**Task prompt:** The line containing "-j1 python rdlb.py" marks the end: copy exactly every line from the start of the records below up to and including it, leaving out pictures.

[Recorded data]

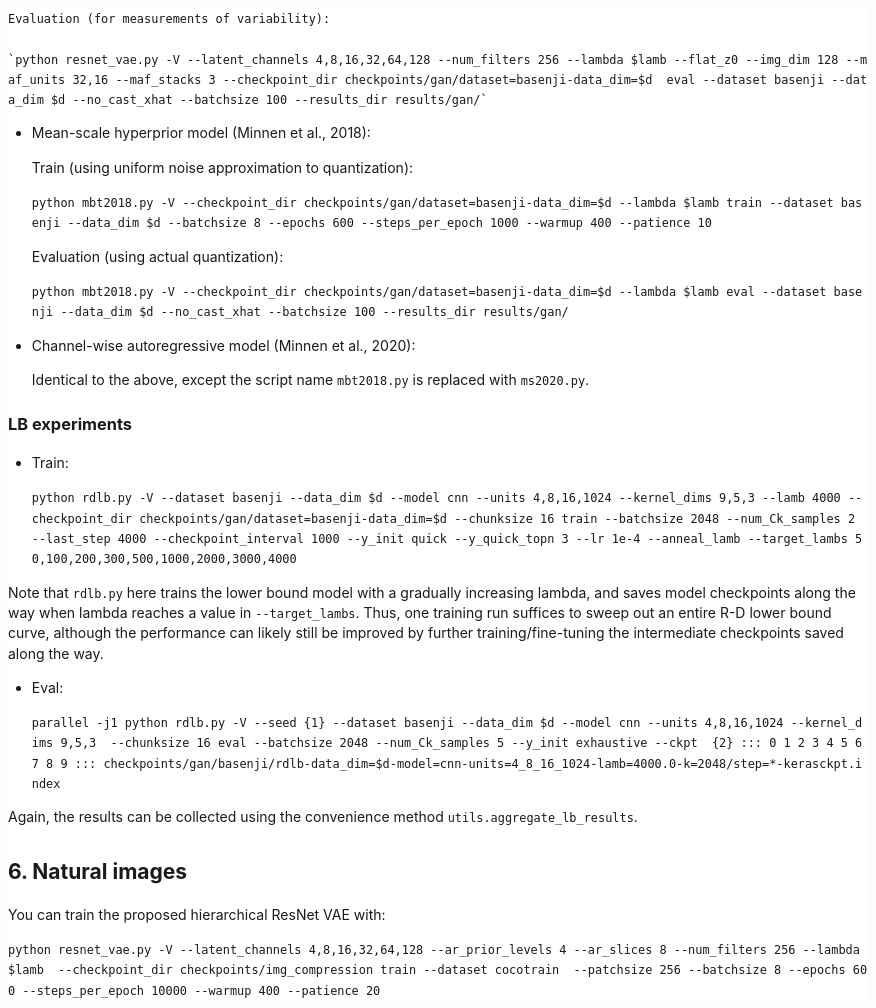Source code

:    Evaluation (for measurements of variability):
    
    `python resnet_vae.py -V --latent_channels 4,8,16,32,64,128 --num_filters 256 --lambda $lamb --flat_z0 --img_dim 128 --maf_units 32,16 --maf_stacks 3 --checkpoint_dir checkpoints/gan/dataset=basenji-data_dim=$d  eval --dataset basenji --data_dim $d --no_cast_xhat --batchsize 100 --results_dir results/gan/`
    
    
* Mean-scale hyperprior model (Minnen et al., 2018):

    Train (using uniform noise approximation to quantization):
    
    `python mbt2018.py -V --checkpoint_dir checkpoints/gan/dataset=basenji-data_dim=$d --lambda $lamb train --dataset basenji --data_dim $d --batchsize 8 --epochs 600 --steps_per_epoch 1000 --warmup 400 --patience 10` 
    
    Evaluation (using actual quantization):
    
    `python mbt2018.py -V --checkpoint_dir checkpoints/gan/dataset=basenji-data_dim=$d --lambda $lamb eval --dataset basenji --data_dim $d --no_cast_xhat --batchsize 100 --results_dir results/gan/`
    
    
* Channel-wise autoregressive model (Minnen et al., 2020):

    Identical to the above, except the script name `mbt2018.py` is replaced with `ms2020.py`.
    

### LB experiments

* Train:

    `python rdlb.py -V --dataset basenji --data_dim $d --model cnn --units 4,8,16,1024 --kernel_dims 9,5,3 --lamb 4000 --checkpoint_dir checkpoints/gan/dataset=basenji-data_dim=$d --chunksize 16 train --batchsize 2048 --num_Ck_samples 2 --last_step 4000 --checkpoint_interval 1000 --y_init quick --y_quick_topn 3 --lr 1e-4 --anneal_lamb --target_lambs 50,100,200,300,500,1000,2000,3000,4000`

Note that `rdlb.py` here trains the lower bound model with a gradually increasing lambda, and saves model checkpoints 
along the way when lambda reaches a value in `--target_lambs`. Thus, one training run suffices to sweep out an
entire R-D lower bound curve, although the performance can likely still be improved by further training/fine-tuning the intermediate
checkpoints saved along the way.

* Eval:

    `parallel -j1 python rdlb.py -V --seed {1} --dataset basenji --data_dim $d --model cnn --units 4,8,16,1024 --kernel_dims 9,5,3  --chunksize 16 eval --batchsize 2048 --num_Ck_samples 5 --y_init exhaustive --ckpt  {2} ::: 0 1 2 3 4 5 6 7 8 9 ::: checkpoints/gan/basenji/rdlb-data_dim=$d-model=cnn-units=4_8_16_1024-lamb=4000.0-k=2048/step=*-kerasckpt.index`

Again, the results can be collected using the convenience method `utils.aggregate_lb_results`.

## 6. Natural images

You can train the proposed hierarchical ResNet VAE with:

`python resnet_vae.py -V --latent_channels 4,8,16,32,64,128 --ar_prior_levels 4 --ar_slices 8 --num_filters 256 --lambda $lamb  --checkpoint_dir checkpoints/img_compression train --dataset cocotrain  --patchsize 256 --batchsize 8 --epochs 600 --steps_per_epoch 10000 --warmup 400 --patience 20`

**Output of the task:**
Source code

:    Evaluation (for measurements of variability):
    
    `python resnet_vae.py -V --latent_channels 4,8,16,32,64,128 --num_filters 256 --lambda $lamb --flat_z0 --img_dim 128 --maf_units 32,16 --maf_stacks 3 --checkpoint_dir checkpoints/gan/dataset=basenji-data_dim=$d  eval --dataset basenji --data_dim $d --no_cast_xhat --batchsize 100 --results_dir results/gan/`
    
    
* Mean-scale hyperprior model (Minnen et al., 2018):

    Train (using uniform noise approximation to quantization):
    
    `python mbt2018.py -V --checkpoint_dir checkpoints/gan/dataset=basenji-data_dim=$d --lambda $lamb train --dataset basenji --data_dim $d --batchsize 8 --epochs 600 --steps_per_epoch 1000 --warmup 400 --patience 10` 
    
    Evaluation (using actual quantization):
    
    `python mbt2018.py -V --checkpoint_dir checkpoints/gan/dataset=basenji-data_dim=$d --lambda $lamb eval --dataset basenji --data_dim $d --no_cast_xhat --batchsize 100 --results_dir results/gan/`
    
    
* Channel-wise autoregressive model (Minnen et al., 2020):

    Identical to the above, except the script name `mbt2018.py` is replaced with `ms2020.py`.
    

### LB experiments

* Train:

    `python rdlb.py -V --dataset basenji --data_dim $d --model cnn --units 4,8,16,1024 --kernel_dims 9,5,3 --lamb 4000 --checkpoint_dir checkpoints/gan/dataset=basenji-data_dim=$d --chunksize 16 train --batchsize 2048 --num_Ck_samples 2 --last_step 4000 --checkpoint_interval 1000 --y_init quick --y_quick_topn 3 --lr 1e-4 --anneal_lamb --target_lambs 50,100,200,300,500,1000,2000,3000,4000`

Note that `rdlb.py` here trains the lower bound model with a gradually increasing lambda, and saves model checkpoints 
along the way when lambda reaches a value in `--target_lambs`. Thus, one training run suffices to sweep out an
entire R-D lower bound curve, although the performance can likely still be improved by further training/fine-tuning the intermediate
checkpoints saved along the way.

* Eval:

    `parallel -j1 python rdlb.py -V --seed {1} --dataset basenji --data_dim $d --model cnn --units 4,8,16,1024 --kernel_dims 9,5,3  --chunksize 16 eval --batchsize 2048 --num_Ck_samples 5 --y_init exhaustive --ckpt  {2} ::: 0 1 2 3 4 5 6 7 8 9 ::: checkpoints/gan/basenji/rdlb-data_dim=$d-model=cnn-units=4_8_16_1024-lamb=4000.0-k=2048/step=*-kerasckpt.index`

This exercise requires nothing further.